Most of the positive things seen in the patient are that, when comparing the way she presented herself just when she was brought by her family and seeing the repot of ward D department where she was admitted, I can say that the patient is showing some positive and collaborative signs due to the taking of medication and other therapies. She also shows some positive impression in group meeting and always her ideas are coherent and clear. She had also showed some kind of relationship with the other patients. As in general, despite the language and other lack of means of communication, the patients were collaborative and they really helped us to know and discover what or which problem they were presenting mentally. To some extend it was not easy. The ward C as well known, as the ward of improved people and really the presence of a patient shows that she has improved due to her presence there. Most of the activities are done by the patients themselves like:

Ø Personal Hygiene

Ø Cleaning the dishes

Ø Cleaning the compound

Ø Cleaning their own clothes

Despite this small independency, there is always a follow up the medical cleanness personal.

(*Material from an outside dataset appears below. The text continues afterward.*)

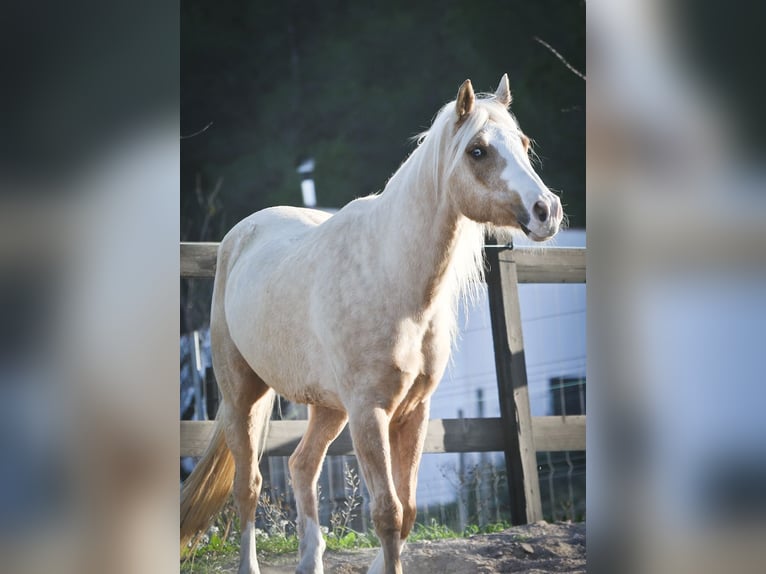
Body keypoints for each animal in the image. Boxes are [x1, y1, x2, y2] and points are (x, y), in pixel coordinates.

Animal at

For the patients who are really respecting their dosage and their appointment with the doctors, they always come back in the ward to greet the nurses and to greet also their follow patients who are present in the ward.

C. Suggestions to be done to improve the patient’s quality life

For our patient, she really needs a strong follow up since some time of the medical personnel. Apart from that, she needs:

v A psycho-clinician

v Addition of antidepressants

v Addition of ergo therapy

D. Personal gain during the practicum

During this practicum, I personally have gained many experiences which really I hope that they are going to help in my field of psychiatry. Really the way in which entered the practicum and the way I came out of it is different. The expectation I had, some were fulfilled and some were not due to the time we had which was very short. The time which we started felling deeply in the field, which also the collaboration with the nurses was quiet clear, it was also the time we were leaving the hospital for other program. To be brief, the practicum was live and encouraging.